[Data listing]
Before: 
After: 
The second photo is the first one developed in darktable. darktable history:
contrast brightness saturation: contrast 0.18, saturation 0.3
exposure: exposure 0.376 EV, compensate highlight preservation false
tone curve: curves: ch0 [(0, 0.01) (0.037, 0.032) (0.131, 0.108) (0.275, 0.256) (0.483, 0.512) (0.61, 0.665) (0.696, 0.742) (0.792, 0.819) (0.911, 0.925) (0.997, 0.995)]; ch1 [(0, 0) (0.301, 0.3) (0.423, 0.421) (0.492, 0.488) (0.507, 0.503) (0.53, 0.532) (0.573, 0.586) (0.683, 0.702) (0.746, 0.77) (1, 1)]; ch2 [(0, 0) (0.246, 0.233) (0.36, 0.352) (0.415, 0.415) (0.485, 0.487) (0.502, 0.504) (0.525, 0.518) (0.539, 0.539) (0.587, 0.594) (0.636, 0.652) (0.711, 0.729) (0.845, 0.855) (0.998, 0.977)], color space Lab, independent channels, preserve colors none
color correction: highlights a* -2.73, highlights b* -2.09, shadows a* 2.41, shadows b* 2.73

[Written exercise] Please copy the material above word for word, every line from start to finish.

[Answer to the problem]
Before: 
After: 
The second photo is the first one developed in darktable. darktable history:
contrast brightness saturation: contrast 0.18, saturation 0.3
exposure: exposure 0.376 EV, compensate highlight preservation false
tone curve: curves: ch0 [(0, 0.01) (0.037, 0.032) (0.131, 0.108) (0.275, 0.256) (0.483, 0.512) (0.61, 0.665) (0.696, 0.742) (0.792, 0.819) (0.911, 0.925) (0.997, 0.995)]; ch1 [(0, 0) (0.301, 0.3) (0.423, 0.421) (0.492, 0.488) (0.507, 0.503) (0.53, 0.532) (0.573, 0.586) (0.683, 0.702) (0.746, 0.77) (1, 1)]; ch2 [(0, 0) (0.246, 0.233) (0.36, 0.352) (0.415, 0.415) (0.485, 0.487) (0.502, 0.504) (0.525, 0.518) (0.539, 0.539) (0.587, 0.594) (0.636, 0.652) (0.711, 0.729) (0.845, 0.855) (0.998, 0.977)], color space Lab, independent channels, preserve colors none
color correction: highlights a* -2.73, highlights b* -2.09, shadows a* 2.41, shadows b* 2.73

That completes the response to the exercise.